Description of the task.
In the news column about the Bank of England's forex inquiry, when did the Bank's governors first hear about the allegations?

Extract.
News Column

Bank of England launches inquiry into forex manipulation claims

February 12, 2014

Sean Farrell, theguardian.com



The Bank of England has launched an internal inquiry into allegations that its officials endorsed sharing of information between traders in the foreign exchange market, the central bank's deputy governor told MPs.

The inquiry will examine claims that at a meeting between Bank officials and senior currency traders last April the officials said it was permissible for traders in different banks to share information about clients' positions ahead of the setting of a benchmark rate in the foreign exchange market.

Andrew Bailey told the Treasury select committee: "The governors of the Bank have taken the claims about the meeting with the Bank's officials extremely seriously since we first heard about these allegations. Just so you know, we first heard about them in October.

"The governors immediately initiated a full review into it led by the Bank of England's legal counsel but also supported by external legal counsel and also in close collaboration with the FCA [financial conduct authority]."

Bailey, who is in charge of supervising financial firms, said the Bank had found no evidence that officials had endorsed sharing of information but added: "We do not regard that review as over."

Bloomberg Newsreported last week that a senior currency trader had informed the financial conduct authority that Bank staff at the April meeting had condoned information sharing. Alleged collusion in setting benchmark rates in the foreign exchange market is at the centre of allegations of market manipulation that could be as big as the Libor scandal.

Bailey said the Bank's inquiry had not yet seen the anonymous trader's notes from the meeting.

Data section.
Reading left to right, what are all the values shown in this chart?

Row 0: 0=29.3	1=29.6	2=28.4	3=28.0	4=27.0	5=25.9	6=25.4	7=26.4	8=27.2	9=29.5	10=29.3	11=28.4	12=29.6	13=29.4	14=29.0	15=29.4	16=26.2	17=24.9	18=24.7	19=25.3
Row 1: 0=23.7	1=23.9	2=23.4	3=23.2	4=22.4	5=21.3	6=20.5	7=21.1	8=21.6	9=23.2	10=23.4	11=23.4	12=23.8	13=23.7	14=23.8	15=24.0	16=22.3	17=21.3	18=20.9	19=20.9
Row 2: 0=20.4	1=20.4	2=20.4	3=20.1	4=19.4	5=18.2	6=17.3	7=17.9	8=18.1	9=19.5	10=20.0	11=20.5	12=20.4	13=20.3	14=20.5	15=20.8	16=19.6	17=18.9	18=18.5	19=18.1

Result of the task.
In October.